A Gourock-based gin brand, inspired by the heritage and craftsmanship of historical Clydeside shipbuilding, is gearing up for overseas trade following a successful launch.
ICC member, Shipyard Gin saw more than 1,000 bottles snapped up in its first few weeks.
Founder Andy Samuel is now in talks with a number of international distributors and clients that could see a significant increase in demand for the spirit over the coming months.
To support with the initial production of such large volumes for a small-batch gin, Andy secured a £12,000 funding package from Transmit Startups, delivered as part of the British Business Bank’s Start-Up Loans programme, which has allowed bottles, labels, and packaging to be acquired in bulk, enabling economies of scale.
This year could see the business expanding into the USA, with customers in port cities such as Chicago and Miami expected to resonate with the brand’s shipyard heritage.
Closer to home, the premium spirit is already proving popular locally with customers in Glasgow and Inverclyde, and other shipbuilding centres such as Liverpool, London and Belfast.
The idea for Shipyard Gin came about during the height of the pandemic when a quiet period for Andy’s wedding videography business meant he could take the time to turn a lifelong dream into reality.
Inspired by his grandfather, who worked in the Clyde shipyards and made wine in his spare time, Andy developed the recipe and partnered with a distiller in Arbroath to have bottles of the gin ready for sale less than a year later.
Andy believes the impact of covid-19 likely played a part in such a successful launch — with a turnover of around £30,000 — as shifting consumer habits mean people are thinking more carefully about spending and showing support for smaller independent businesses.
He said: “Never in my wildest dreams did I expect Shipyard Gin to take off in the way that it did, but in a few short few weeks we delivered quantities that you would usually expect from a small-batch gin in six months or more.
“It was always a pipe-dream to create a local brand that celebrates Inverclyde’s history as a shipbuilding hub and the pandemic gave me the chance to take the leap.
“When I realised how much the margins would be impacted by the ability to place bulk orders for packaging, I applied for support through my high street bank but was unsuccessful.
“I don’t know what I would have done without Transmit and the Start-Up Loans programme. The funding has accelerated my success over such a short space of time and is allowing me to now think about what comes next, beyond Scotland.
“Scotland has strong connections with the USA, and combined with their own shipbuilding heritage, I’m hopeful that Shipyard Gin will soon be stocked in a number of hotels and bars across the pond.
“International contracts will further the business case for expansion in the UK too, and could even lead to the creation of a local distillery if demand exceeds the current capability.”
Shipyard Gin is one of more than 60 businesses in Inverclyde to have received a Start-Up Loan since the scheme launched in 2012.
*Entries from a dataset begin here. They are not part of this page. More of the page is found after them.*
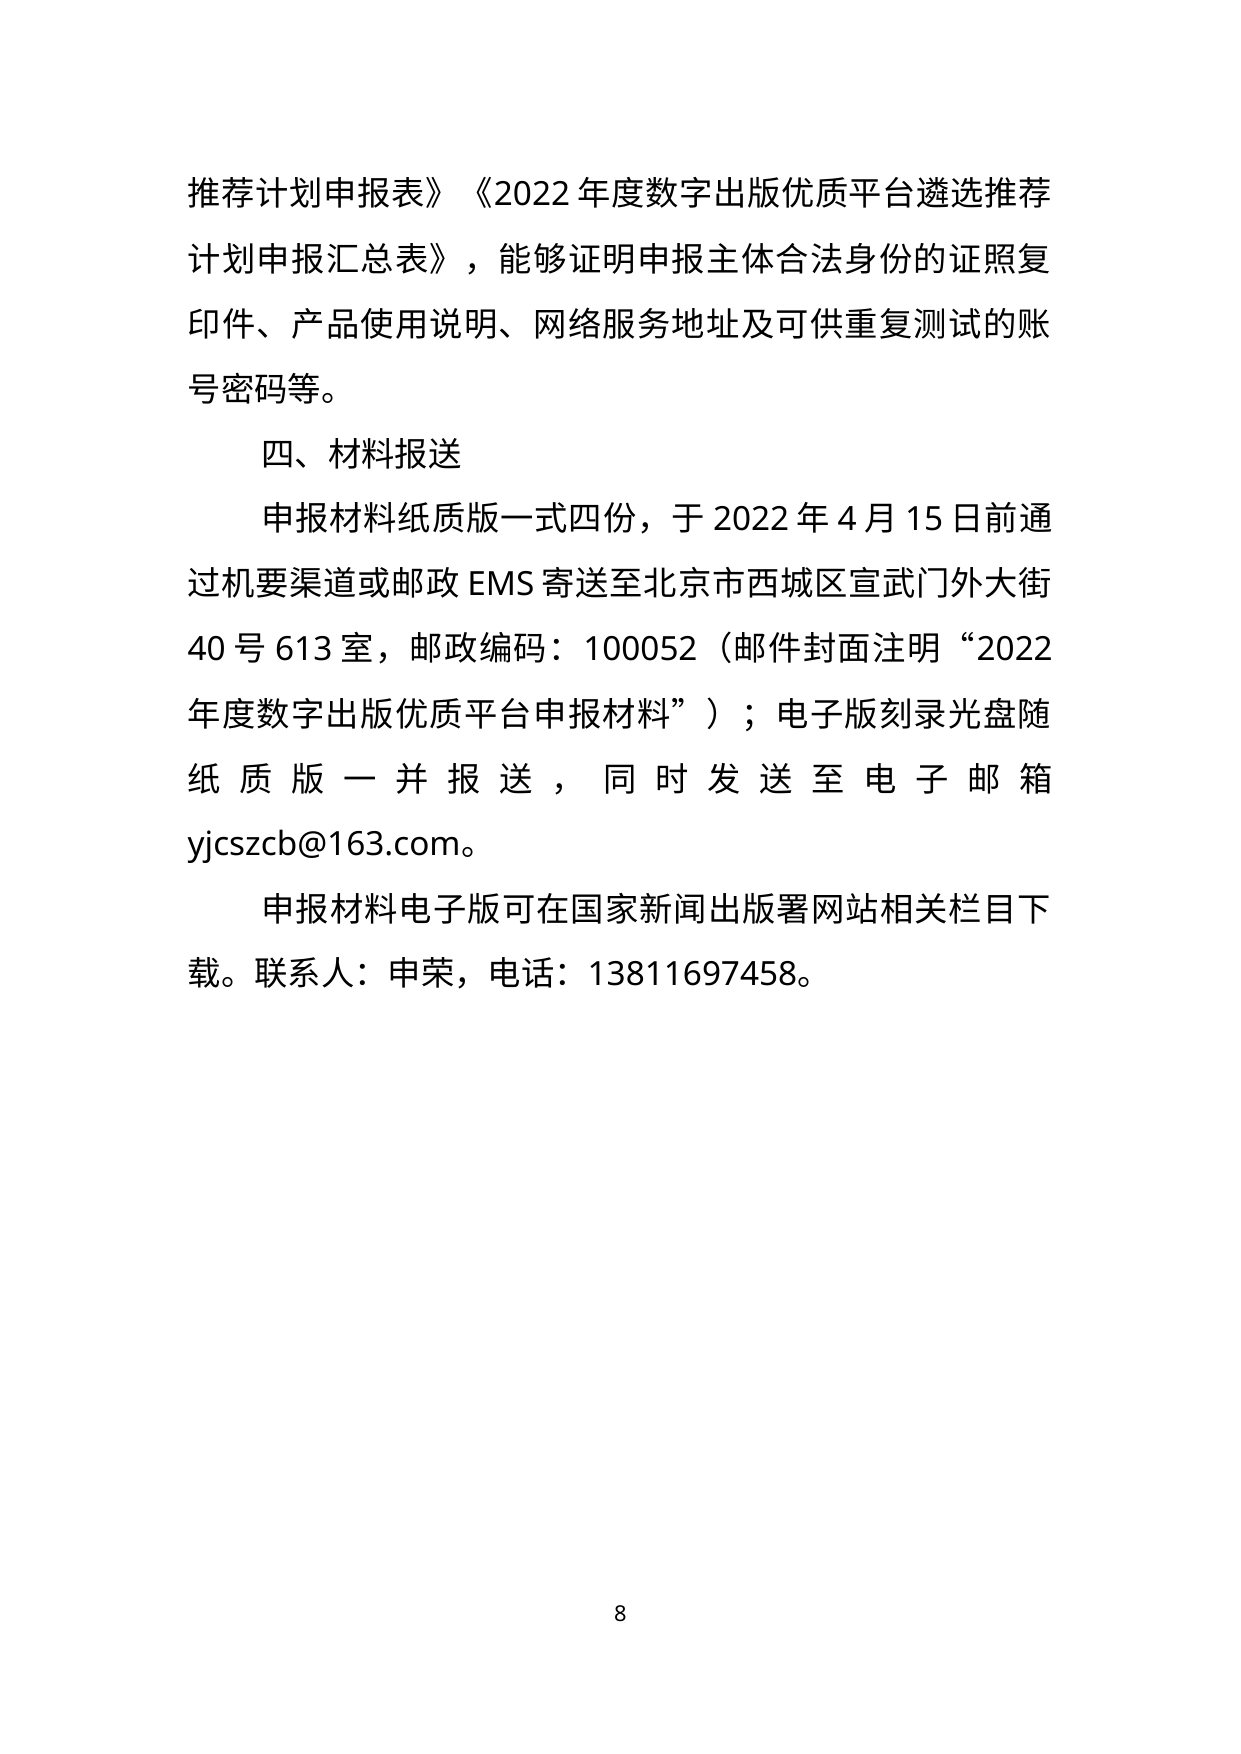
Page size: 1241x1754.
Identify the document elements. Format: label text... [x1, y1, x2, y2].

text 申报材料纸质版一式四份，于2022年4月15日前通过机要渠道或邮政EMS寄送至北京市西城区宣武门外大街40号613室，邮政编码：100052（邮件封面注明“2022年度数字出版优质平台申报材料”）；电子版刻录光盘随纸质版一并报送，同时发送至电子邮箱yjcszcb@163.com。 [187, 484, 1053, 874]
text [187, 159, 1053, 419]
text 申报材料电子版可在国家新闻出版署网站相关栏目下载。联系人：申荣，电话：13811697458。 [187, 874, 1053, 1004]
text 四、材料报送 [187, 419, 1053, 484]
Mark Sterritt, UK network director for Scotland at the British Business Bank, said: “The Start-Up Loans initiative was designed to enable entrepreneurs like Andy to access funding through alternative avenues, helping local businesses to thrive.
“Shipyard Gin is a great example of how someone’s lifelong ambition can become a reality with the right support, including a range of resources provided through our network of delivery partners to help with business plans, accounting, marketing and more.”
Peter Corr, Andy’s business adviser at Transmit Startups, said: “It’s always a pleasure to work with people who recognise exactly what makes their business special and Andy is a great example of that.
“His business plan really impressed me because of the strong brand he had created, based on the traditions and work ethic of the local shipyards. This will help him to stand out in the market and will no doubt win him fans around the world. It’s a good feeling to have played a small part in that journey.”